Today is International ME/CFS Awareness Day.
I’ve written a lot about my experiences living with Chronic Fatigue Syndrome and Fibromyalgia. I was diagnosed at 12, and the first 5 years were the toughest of my life.
Back in 2010, I wrote another post for ME/CFS Awareness Day about how art helped me find purpose in my life and gave me a reason to live again.
In a way, my illness and my art are interdependent – without getting sick, I think it would have been a long road to my art. Without my art, I don’t know if I could have moved past being sick to building a better life.
I can’t say that I’m grateful for having a chronic illness – I can only say that without it, my life would have been very different and that I love the life I have right now.
But I like to think that I would have built a happy life, no matter the hand that was dealt me.
So today, instead of talking about how hard it’s been (and lord, some days it’s been hard), I want to celebrate the delights in my life. I want to talk about the good things that have happened the past 11 years.
I have spent time honouring the difficulties. Now I want to honour the achievements.
11 wonderful things for 11 years of illness
If you know me, you know I’m not the kind of girl whose whole life revolves around her man. But my man is just so lovely, he has to go to the top of this list. For over 5 years, he’s been my best friend, my cheerleader, my shoulder to cry on, and the celebrator of my total dorkiness (since he’s a complete dork himself). We’ve been through a lot together, and come out stronger for it.
I’m grateful to us for us. We built this life together and it’s a pretty damned good one.
2. More amazing friends than I know what to do with.
You know who you are. I am so blessed to know so many delightful people who support me and love me.
3. My independence & freedom.
Six years ago, I didn’t believe that I could ever live on my own or support myself financially. Look at me now! I moved across the country & built a home for myself in a place where I knew no one.
4. Prince Edward Island.
Thank you for being my very first home. Thank you for welcoming me with open arms. Thank you for introducing me to some of the loveliest people I know.
5. My art.
Of course. The art that I make is one of the most positive forces in my life.
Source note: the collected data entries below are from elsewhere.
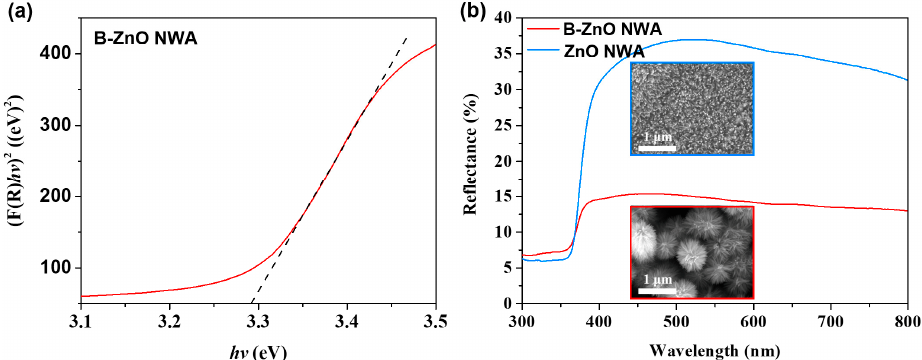
Figure 7. ( a ) Tauc’s plot of B-ZnO NWA. ( b ) UV-vis diffuse reflectance spectra of B-ZnO NWA and ZnO NWA.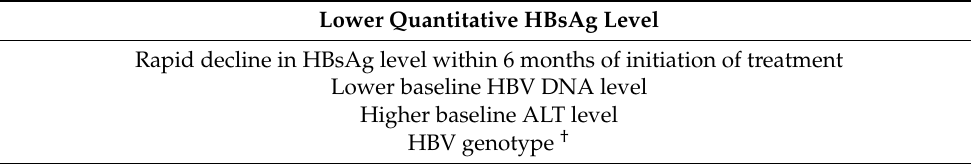
Table 2. Factors associated with HBsAg loss on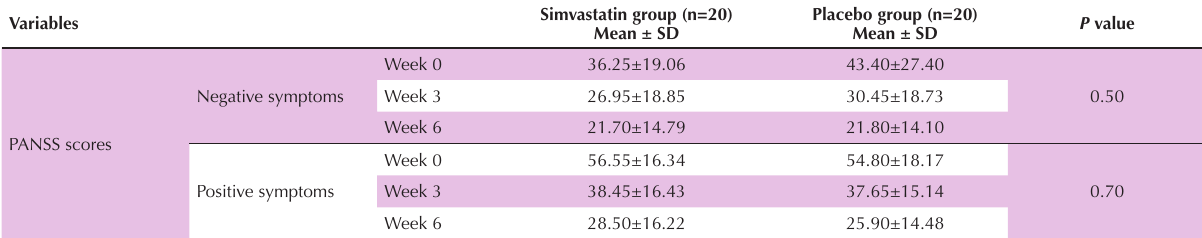
Table 2. Comparison of the mean PANNS scores in the group treated with simvastatin and placebo at weeks 0, 3 and 6 Variables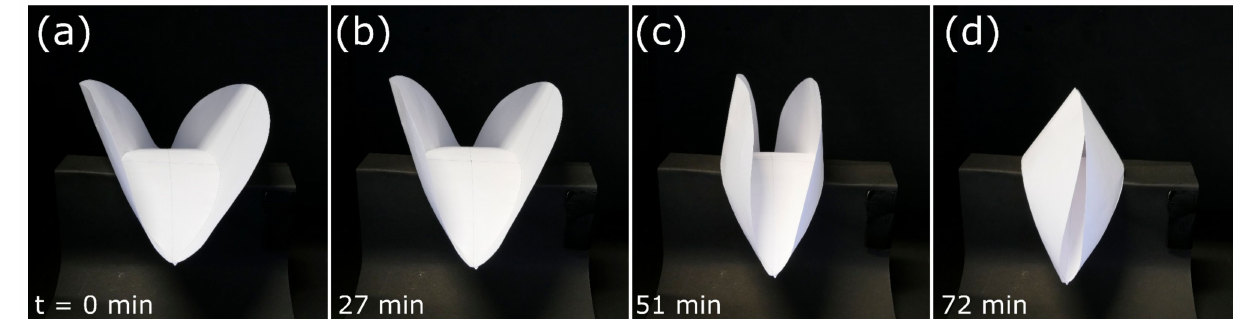
Figure 13. Self-actuated paper-based compliant system inspired by the snap-trap of the waterwheel plant ( A. vesiculosa ) performing closure upon drying. ( a – d ) Snapping sequence during desiccation. Times are indicated bottom left.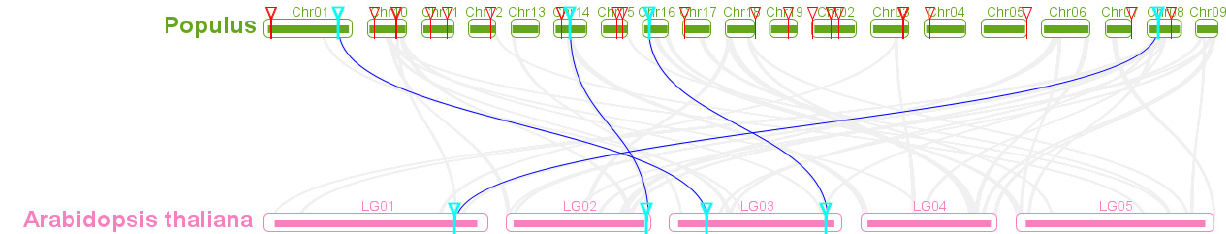
Figure 5. Homology analysis of poplar and Arabidopsis SBP genes. The gray line represents the collinear block of poplar and Arabidopsis genomes, the blue line represents the SBP orthologous pair, the red triangle represents the poplar SBP gene and the blue triangle represents the orthologous gene of two species.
6. Studio Escalier & France.
My experiences last year were transformational. I still can’t believe that it happened. I still can’t believe that I’m going back in 10 days. I am so grateful and so blessed that this opportunity came into my life.
7. My collectors & supporters (that’s you!).
You are the reason that I make art, that I write and the reason that I got to France. Thank you from the bottom of my heart for all of the support that you’ve given me the past 4 years.
8. The little things.
Because even on days when I feel sick and small and scared, there are still steaming cups of tea, sunshine, cookies, laughter, books, raindrops and pets who will curl up under the blanket with you. I will never stop treasuring the small, sweet moments of life.
9. My family.
They’ve always been a huge source of support for me, even when I start doing things that I couldn’t possibly explain to them. They may not always understand why I do what I do, but they’re always there.
10. I am grateful to my body.
After 5 years of being very, very sick, I began to trust what it told me it needed and since then, we’ve been able to develop a rhythm that works for us and my body has healed itself of so much. I just need to trust it, and it will take care of itself.
11. That still, small voice inside.
I am grateful to myself for listening to that voice. I wouldn’t be where I am today without it. It has been my guiding light back home to myself and out into the world. I don’t know if it’s instinct, intuition, a wiser part of myself or some sort of external force. I just know that when I listen to it, good things happen.
I am still here and I am still dreaming.
I will keep dreaming. I will keep savouring the small things and painting work from my soul. I will go back to France and learn how to make the art that dances in my heart.
I will love and live and laugh, not in spite of being ill, but alongside it.
ME, CFS and Fibromyalgia are devastating illnesses, don’t get me wrong. There needs to be more awareness, more research, more forward movement.
But in the meantime, those of us who deal with this have to learn to live. And that’s what I want to celebrate today – life. The life that flows through us, even when our bodies don’t work as well as they used to.